• [Task statement] Every entry must be transcribed exactly. Pictures are not part of the copy.

(Transcribed page contents)
* * * *

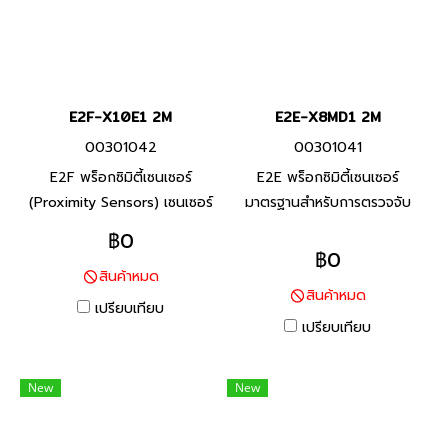
E2F-X10E1 2M
E2E-X8MD1 2M
00301042
00301041
E2F พร็อกซิมิตี้เซนเซอร์
E2E พร็อกซิมิตี้เซนเซอร์
(Proximity Sensors) เซนเซอร์
มาตรฐานสำหรับการตรวจจับ
แบบชิลด์ ตัวโครงเป็นพลาสติก
โลหะประเภทเหล็ก ทนต่อสภาพ
฿0
แบบเกลียวสกรู ด้วยเรซินที่กัน
แวดล้อมด้วยสายมาตราฐานที่ทำ
฿0
สินค้าหมด
น้ำและสารเคมีได้เป็นอย่างดี
จาก PVC ทนน้ำมัน และพื้นผิว
สินค้าหมด
ตรวจจับที่ทำจากวัสดุที่ทนต่อ
เปรียบเทียบ
น้ำมันหล่อลื่น
เปรียบเทียบ
New
New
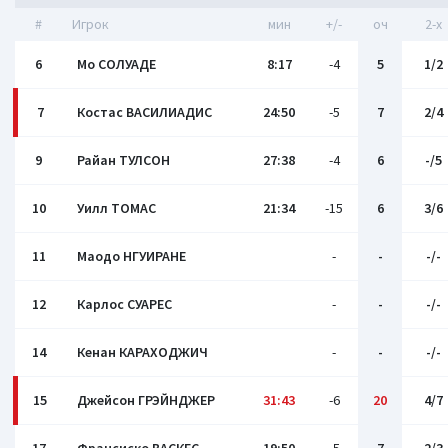
#
Игрок
мин
+/-
оч
2-x
6
Мо СОЛУАДЕ
8:17
-4
5
1/2
7
Костас ВАСИЛИАДИС
24:50
-5
7
2/4
9
Райан ТУЛСОН
27:38
-4
6
-/5
10
Уилл ТОМАС
21:34
-15
6
3/6
11
Маодо НГУИРАНЕ
-
-
-/-
12
Карлос СУАРЕС
-
-
-/-
14
Кенан КАРАХОДЖИЧ
-
-
-/-
15
Джейсон ГРЭЙНДЖЕР
31:43
-6
20
4/7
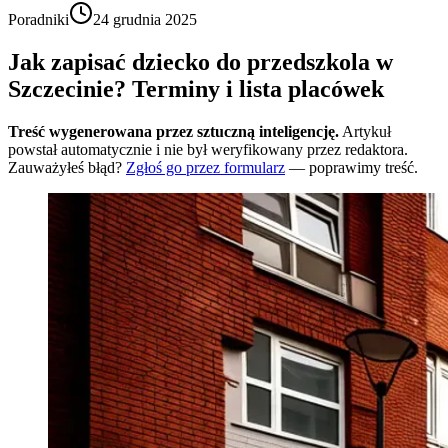
Poradniki
24 grudnia 2025
Jak zapisać dziecko do przedszkola w
Szczecinie? Terminy i lista placówek
Treść wygenerowana przez sztuczną inteligencję.
Artykuł
powstał automatycznie i nie był weryfikowany przez redaktora.
Zauważyłeś błąd?
Zgłoś go przez formularz
— poprawimy treść.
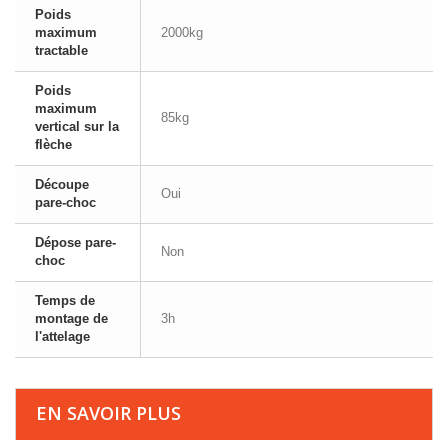
Poids
maximum
2000kg
tractable
Poids
maximum
85kg
vertical sur la
flèche
Découpe
Oui
pare-choc
Dépose pare-
Non
choc
Temps de
montage de
3h
l'attelage
EN SAVOIR PLUS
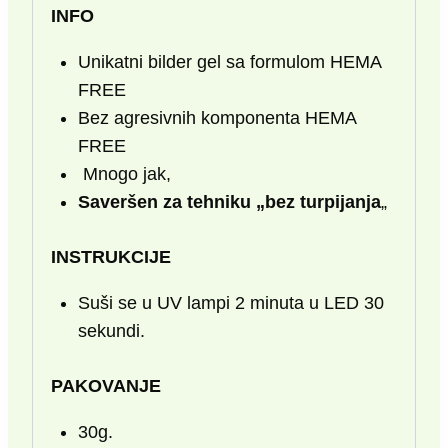
INFO
Unikatni bilder gel sa formulom HEMA
FREE
Bez agresivnih komponenta HEMA
FREE
Mnogo jak,
Saveršen za tehniku „bez turpijanja
„
INSTRUKCIJE
Suši se u UV lampi 2 minuta u LED 30
sekundi.
PAKOVANJE
30g.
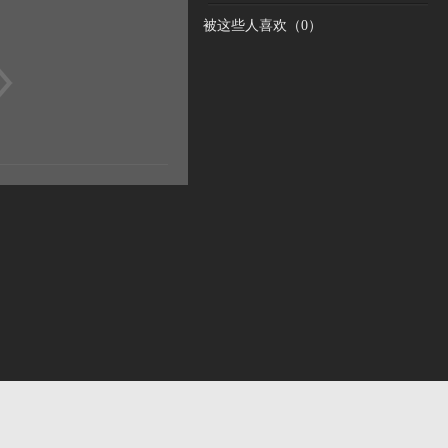
被这些人喜欢（
0
）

* * * *

• [Solved exercise]
E2F-X10E1 2M
E2E-X8MD1 2M
00301042
00301041
E2F พร็อกซิมิตี้เซนเซอร์
E2E พร็อกซิมิตี้เซนเซอร์
(Proximity Sensors) เซนเซอร์
มาตรฐานสำหรับการตรวจจับ
แบบชิลด์ ตัวโครงเป็นพลาสติก
โลหะประเภทเหล็ก ทนต่อสภาพ
฿0
แบบเกลียวสกรู ด้วยเรซินที่กัน
แวดล้อมด้วยสายมาตราฐานที่ทำ
฿0
สินค้าหมด
น้ำและสารเคมีได้เป็นอย่างดี
จาก PVC ทนน้ำมัน และพื้นผิว
สินค้าหมด
ตรวจจับที่ทำจากวัสดุที่ทนต่อ
เปรียบเทียบ
น้ำมันหล่อลื่น
เปรียบเทียบ
New
New
#
Игрок
мин
+/-
оч
2-x
6
Мо СОЛУАДЕ
8:17
-4
5
1/2
7
Костас ВАСИЛИАДИС
24:50
-5
7
2/4
9
Райан ТУЛСОН
27:38
-4
6
-/5
10
Уилл ТОМАС
21:34
-15
6
3/6
11
Маодо НГУИРАНЕ
-
-
-/-
12
Карлос СУАРЕС
-
-
-/-
14
Кенан КАРАХОДЖИЧ
-
-
-/-
15
Джейсон ГРЭЙНДЖЕР
31:43
-6
20
4/7
Poradniki
24 grudnia 2025
Jak zapisać dziecko do przedszkola w
Szczecinie? Terminy i lista placówek
Treść wygenerowana przez sztuczną inteligencję.
Artykuł
powstał automatycznie i nie był weryfikowany przez redaktora.
Zauważyłeś błąd?
Zgłoś go przez formularz
— poprawimy treść.
Poids
maximum
2000kg
tractable
Poids
maximum
85kg
vertical sur la
flèche
Découpe
Oui
pare-choc
Dépose pare-
Non
choc
Temps de
montage de
3h
l'attelage
EN SAVOIR PLUS
INFO
Unikatni bilder gel sa formulom HEMA
FREE
Bez agresivnih komponenta HEMA
FREE
Mnogo jak,
Saveršen za tehniku „bez turpijanja
„
INSTRUKCIJE
Suši se u UV lampi 2 minuta u LED 30
sekundi.
PAKOVANJE
30g.
被这些人喜欢（
0
）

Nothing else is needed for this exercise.